Prompt:
Copy word for word the lines from the start of the records through the line that contains "histopathology image shows", both included.

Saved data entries
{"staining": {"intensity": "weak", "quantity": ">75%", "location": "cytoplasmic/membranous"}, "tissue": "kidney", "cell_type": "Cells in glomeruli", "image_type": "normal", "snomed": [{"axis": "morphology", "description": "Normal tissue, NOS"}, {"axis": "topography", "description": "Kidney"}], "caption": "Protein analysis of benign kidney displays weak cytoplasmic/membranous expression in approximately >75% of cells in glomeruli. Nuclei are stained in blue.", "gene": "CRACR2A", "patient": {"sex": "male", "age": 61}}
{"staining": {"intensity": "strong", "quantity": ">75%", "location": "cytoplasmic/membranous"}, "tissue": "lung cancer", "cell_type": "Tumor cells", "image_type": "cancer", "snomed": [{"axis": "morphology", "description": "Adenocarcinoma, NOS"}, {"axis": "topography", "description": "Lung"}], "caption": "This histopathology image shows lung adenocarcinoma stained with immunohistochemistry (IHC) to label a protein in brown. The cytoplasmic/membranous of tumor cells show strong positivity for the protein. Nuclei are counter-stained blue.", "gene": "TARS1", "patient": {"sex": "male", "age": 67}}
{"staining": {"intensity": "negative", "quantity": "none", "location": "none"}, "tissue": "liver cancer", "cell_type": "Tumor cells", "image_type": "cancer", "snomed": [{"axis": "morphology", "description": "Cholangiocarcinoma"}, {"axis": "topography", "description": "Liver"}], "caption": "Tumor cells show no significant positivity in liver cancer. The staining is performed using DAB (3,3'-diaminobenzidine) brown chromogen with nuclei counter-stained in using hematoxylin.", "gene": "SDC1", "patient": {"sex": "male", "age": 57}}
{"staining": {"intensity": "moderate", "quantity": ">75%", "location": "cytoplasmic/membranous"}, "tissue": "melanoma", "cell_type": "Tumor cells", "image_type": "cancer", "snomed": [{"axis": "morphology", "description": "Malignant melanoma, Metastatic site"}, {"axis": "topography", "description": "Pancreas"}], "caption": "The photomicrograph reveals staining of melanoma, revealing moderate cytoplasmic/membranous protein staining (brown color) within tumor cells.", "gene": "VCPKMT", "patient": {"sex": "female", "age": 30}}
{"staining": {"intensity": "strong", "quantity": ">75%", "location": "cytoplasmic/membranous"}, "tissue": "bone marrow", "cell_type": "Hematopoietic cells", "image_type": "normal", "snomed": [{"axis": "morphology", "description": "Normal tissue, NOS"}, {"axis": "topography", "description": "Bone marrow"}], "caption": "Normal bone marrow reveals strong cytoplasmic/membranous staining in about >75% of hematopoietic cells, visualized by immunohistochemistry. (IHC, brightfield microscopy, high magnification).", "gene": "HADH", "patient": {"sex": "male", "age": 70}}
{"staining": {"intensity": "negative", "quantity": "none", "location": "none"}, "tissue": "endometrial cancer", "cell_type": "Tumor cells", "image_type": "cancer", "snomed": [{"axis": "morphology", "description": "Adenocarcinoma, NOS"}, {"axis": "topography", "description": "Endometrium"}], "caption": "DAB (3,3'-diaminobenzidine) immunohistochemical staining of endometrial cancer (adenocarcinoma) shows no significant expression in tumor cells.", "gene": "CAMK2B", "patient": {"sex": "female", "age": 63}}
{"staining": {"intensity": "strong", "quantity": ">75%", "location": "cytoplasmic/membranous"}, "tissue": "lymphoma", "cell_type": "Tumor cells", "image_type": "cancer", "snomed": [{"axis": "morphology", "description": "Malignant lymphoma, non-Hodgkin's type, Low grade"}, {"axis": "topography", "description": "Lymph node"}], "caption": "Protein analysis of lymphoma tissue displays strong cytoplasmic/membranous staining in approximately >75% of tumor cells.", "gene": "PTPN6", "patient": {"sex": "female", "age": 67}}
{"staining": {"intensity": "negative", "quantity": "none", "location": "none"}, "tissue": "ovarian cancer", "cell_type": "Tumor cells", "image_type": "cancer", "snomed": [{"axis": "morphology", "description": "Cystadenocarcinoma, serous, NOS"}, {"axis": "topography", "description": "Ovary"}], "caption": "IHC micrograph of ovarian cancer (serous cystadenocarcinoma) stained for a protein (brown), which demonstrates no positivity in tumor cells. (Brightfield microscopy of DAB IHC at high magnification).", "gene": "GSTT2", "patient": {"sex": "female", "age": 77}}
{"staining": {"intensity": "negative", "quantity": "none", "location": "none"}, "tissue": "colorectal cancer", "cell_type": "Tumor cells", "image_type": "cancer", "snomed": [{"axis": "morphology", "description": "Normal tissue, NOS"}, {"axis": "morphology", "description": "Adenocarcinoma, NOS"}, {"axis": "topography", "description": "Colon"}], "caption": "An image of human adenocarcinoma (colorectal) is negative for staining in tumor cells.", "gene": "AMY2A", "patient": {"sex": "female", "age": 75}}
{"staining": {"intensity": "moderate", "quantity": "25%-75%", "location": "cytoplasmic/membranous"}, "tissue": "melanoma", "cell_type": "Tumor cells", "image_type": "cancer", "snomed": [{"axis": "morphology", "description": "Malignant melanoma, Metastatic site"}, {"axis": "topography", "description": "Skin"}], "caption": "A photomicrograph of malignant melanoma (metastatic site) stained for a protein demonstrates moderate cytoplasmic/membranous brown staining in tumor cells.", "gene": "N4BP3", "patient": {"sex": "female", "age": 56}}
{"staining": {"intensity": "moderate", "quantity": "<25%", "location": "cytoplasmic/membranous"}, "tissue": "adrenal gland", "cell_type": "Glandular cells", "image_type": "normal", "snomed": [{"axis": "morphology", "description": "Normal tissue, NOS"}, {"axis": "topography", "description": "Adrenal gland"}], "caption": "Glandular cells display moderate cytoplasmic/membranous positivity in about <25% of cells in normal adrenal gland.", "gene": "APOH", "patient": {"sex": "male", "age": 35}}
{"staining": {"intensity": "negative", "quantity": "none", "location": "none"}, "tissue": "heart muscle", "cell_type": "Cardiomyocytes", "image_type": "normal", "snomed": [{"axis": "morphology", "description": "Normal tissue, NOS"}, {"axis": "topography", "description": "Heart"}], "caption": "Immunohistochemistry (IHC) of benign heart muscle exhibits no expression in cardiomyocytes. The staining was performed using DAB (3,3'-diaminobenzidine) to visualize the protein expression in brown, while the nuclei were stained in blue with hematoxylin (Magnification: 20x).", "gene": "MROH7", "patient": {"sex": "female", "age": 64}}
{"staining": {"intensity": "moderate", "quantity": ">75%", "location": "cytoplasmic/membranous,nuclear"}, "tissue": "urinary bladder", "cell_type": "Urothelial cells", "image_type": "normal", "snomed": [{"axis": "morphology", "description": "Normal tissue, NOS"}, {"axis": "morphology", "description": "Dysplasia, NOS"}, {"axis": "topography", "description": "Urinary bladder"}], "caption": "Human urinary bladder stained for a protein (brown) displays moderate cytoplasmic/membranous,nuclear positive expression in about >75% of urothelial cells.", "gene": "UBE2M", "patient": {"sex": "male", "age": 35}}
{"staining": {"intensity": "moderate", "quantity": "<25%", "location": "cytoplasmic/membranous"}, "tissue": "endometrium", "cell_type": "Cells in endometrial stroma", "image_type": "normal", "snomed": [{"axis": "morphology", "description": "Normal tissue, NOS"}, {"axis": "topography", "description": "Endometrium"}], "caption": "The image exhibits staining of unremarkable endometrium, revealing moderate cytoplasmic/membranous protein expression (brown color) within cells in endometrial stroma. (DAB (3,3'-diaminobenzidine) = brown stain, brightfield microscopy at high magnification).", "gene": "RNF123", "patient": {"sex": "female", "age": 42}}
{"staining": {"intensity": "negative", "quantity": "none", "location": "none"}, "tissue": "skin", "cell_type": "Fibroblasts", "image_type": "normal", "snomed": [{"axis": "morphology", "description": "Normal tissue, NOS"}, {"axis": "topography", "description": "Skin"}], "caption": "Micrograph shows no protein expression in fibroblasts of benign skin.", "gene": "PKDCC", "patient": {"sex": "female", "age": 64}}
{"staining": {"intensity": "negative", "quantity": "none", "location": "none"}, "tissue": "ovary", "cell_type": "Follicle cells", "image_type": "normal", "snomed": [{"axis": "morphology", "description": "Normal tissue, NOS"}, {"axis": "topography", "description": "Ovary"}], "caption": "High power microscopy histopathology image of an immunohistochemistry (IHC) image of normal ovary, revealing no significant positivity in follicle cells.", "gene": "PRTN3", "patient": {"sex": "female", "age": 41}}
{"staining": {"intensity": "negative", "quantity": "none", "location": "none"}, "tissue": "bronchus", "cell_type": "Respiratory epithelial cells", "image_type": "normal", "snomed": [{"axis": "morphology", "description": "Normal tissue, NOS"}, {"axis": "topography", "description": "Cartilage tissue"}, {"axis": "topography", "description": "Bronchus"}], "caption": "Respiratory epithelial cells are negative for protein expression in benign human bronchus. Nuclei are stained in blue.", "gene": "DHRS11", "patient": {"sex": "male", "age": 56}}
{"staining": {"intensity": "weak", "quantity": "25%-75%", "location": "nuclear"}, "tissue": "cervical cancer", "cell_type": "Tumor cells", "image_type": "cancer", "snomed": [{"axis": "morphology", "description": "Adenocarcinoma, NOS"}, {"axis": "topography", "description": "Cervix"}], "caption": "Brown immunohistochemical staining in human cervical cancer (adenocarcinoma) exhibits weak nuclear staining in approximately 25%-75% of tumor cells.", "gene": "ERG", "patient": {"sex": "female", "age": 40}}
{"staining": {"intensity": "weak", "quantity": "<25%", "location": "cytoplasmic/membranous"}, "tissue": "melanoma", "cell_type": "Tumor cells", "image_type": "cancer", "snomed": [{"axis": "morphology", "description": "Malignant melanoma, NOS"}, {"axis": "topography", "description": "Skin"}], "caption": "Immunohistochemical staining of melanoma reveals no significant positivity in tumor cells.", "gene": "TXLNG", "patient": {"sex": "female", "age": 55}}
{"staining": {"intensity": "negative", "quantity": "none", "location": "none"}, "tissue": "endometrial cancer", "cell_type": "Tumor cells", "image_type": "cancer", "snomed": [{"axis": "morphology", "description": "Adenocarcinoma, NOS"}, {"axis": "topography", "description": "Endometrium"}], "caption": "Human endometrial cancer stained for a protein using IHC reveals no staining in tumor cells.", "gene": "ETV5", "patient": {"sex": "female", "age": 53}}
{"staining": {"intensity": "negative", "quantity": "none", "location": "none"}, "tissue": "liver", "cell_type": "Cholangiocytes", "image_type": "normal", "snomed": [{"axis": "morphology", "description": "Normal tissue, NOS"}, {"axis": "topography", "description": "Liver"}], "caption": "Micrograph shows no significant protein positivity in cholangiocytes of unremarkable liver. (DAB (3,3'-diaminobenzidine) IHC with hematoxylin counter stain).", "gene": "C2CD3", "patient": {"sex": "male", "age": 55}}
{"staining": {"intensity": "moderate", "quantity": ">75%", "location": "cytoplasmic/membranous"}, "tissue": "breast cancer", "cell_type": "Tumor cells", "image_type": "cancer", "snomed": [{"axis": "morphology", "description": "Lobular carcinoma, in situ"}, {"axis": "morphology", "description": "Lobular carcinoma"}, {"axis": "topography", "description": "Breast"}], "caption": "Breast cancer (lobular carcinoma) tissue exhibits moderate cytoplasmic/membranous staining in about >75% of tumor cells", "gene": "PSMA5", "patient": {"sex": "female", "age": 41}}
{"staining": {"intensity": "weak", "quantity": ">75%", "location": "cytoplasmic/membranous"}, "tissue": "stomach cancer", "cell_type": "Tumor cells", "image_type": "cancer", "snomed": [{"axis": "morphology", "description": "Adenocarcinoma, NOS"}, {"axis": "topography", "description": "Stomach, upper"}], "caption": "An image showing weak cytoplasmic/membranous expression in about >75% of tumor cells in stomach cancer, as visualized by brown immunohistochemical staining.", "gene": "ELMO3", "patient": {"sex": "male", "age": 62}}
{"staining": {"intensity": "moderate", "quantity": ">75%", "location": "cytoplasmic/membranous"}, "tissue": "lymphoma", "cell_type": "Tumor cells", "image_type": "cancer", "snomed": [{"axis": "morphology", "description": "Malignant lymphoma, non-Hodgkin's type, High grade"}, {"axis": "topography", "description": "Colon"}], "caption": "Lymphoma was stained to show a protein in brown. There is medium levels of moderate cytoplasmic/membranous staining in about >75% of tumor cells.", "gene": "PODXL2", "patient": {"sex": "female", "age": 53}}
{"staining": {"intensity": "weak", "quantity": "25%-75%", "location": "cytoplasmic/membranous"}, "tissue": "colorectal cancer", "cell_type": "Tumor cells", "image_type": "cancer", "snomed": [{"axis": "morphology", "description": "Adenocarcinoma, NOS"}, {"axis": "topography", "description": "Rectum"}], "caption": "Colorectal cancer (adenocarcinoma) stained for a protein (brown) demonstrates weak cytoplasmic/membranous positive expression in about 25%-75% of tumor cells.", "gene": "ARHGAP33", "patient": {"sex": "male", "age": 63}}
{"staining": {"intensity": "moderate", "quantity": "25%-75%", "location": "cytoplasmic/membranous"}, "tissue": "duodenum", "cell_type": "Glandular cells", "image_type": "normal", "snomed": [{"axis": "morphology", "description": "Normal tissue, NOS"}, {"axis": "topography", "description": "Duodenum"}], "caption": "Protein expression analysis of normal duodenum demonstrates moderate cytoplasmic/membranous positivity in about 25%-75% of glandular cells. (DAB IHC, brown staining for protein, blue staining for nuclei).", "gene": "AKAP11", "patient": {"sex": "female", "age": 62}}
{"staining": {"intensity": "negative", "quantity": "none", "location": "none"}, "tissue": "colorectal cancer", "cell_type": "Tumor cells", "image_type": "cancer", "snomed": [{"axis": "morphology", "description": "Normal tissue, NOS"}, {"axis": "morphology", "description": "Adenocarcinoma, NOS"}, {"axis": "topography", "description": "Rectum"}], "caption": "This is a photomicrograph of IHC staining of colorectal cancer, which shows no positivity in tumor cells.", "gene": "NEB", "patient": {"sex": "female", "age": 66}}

Output below:
{"staining": {"intensity": "weak", "quantity": ">75%", "location": "cytoplasmic/membranous"}, "tissue": "kidney", "cell_type": "Cells in glomeruli", "image_type": "normal", "snomed": [{"axis": "morphology", "description": "Normal tissue, NOS"}, {"axis": "topography", "description": "Kidney"}], "caption": "Protein analysis of benign kidney displays weak cytoplasmic/membranous expression in approximately >75% of cells in glomeruli. Nuclei are stained in blue.", "gene": "CRACR2A", "patient": {"sex": "male", "age": 61}}
{"staining": {"intensity": "strong", "quantity": ">75%", "location": "cytoplasmic/membranous"}, "tissue": "lung cancer", "cell_type": "Tumor cells", "image_type": "cancer", "snomed": [{"axis": "morphology", "description": "Adenocarcinoma, NOS"}, {"axis": "topography", "description": "Lung"}], "caption": "This histopathology image shows lung adenocarcinoma stained with immunohistochemistry (IHC) to label a protein in brown. The cytoplasmic/membranous of tumor cells show strong positivity for the protein. Nuclei are counter-stained blue.", "gene": "TARS1", "patient": {"sex": "male", "age": 67}}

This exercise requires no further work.